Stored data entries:
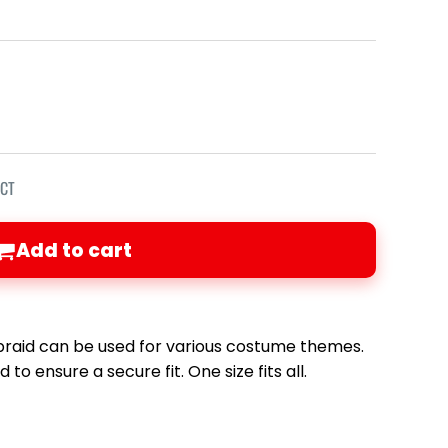
ECT
Add to cart
 braid can be used for various costume themes.
to ensure a secure fit. One size fits all.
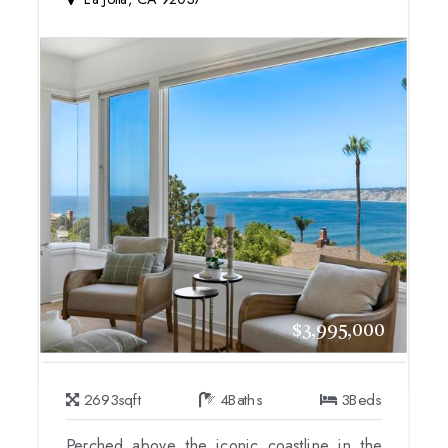
$3,995,000
2693
sqft
4
Baths
3
Beds
Perched above the iconic coastline in the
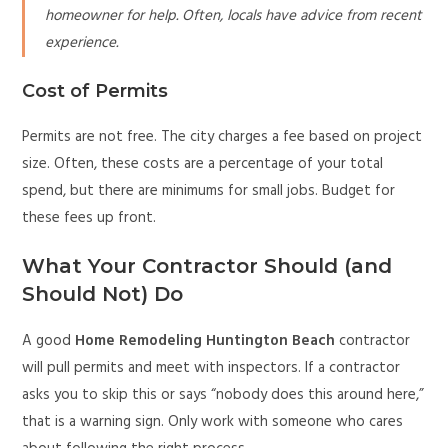
homeowner for help. Often, locals have advice from recent
experience.
Cost of Permits
Permits are not free. The city charges a fee based on project
size. Often, these costs are a percentage of your total
spend, but there are minimums for small jobs. Budget for
these fees up front.
What Your Contractor Should (and
Should Not) Do
A good
Home Remodeling Huntington Beach
contractor
will pull permits and meet with inspectors. If a contractor
asks you to skip this or says “nobody does this around here,”
that is a warning sign. Only work with someone who cares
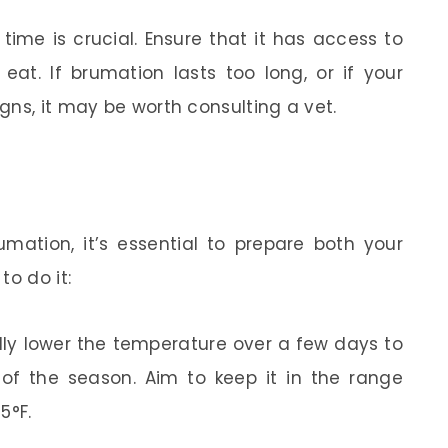
time is crucial. Ensure that it has access to
 eat. If brumation lasts too long, or if your
gns, it may be worth consulting a vet.
umation, it’s essential to prepare both your
to do it:
ly lower the temperature over a few days to
 of the season. Aim to keep it in the range
5°F.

> WORK ITEM:
Using the records above, report each line that contains the word "Should" by copying it.

> OUTPUT FOR THIS EXERCISE:
What Your Contractor Should (and
Should Not) Do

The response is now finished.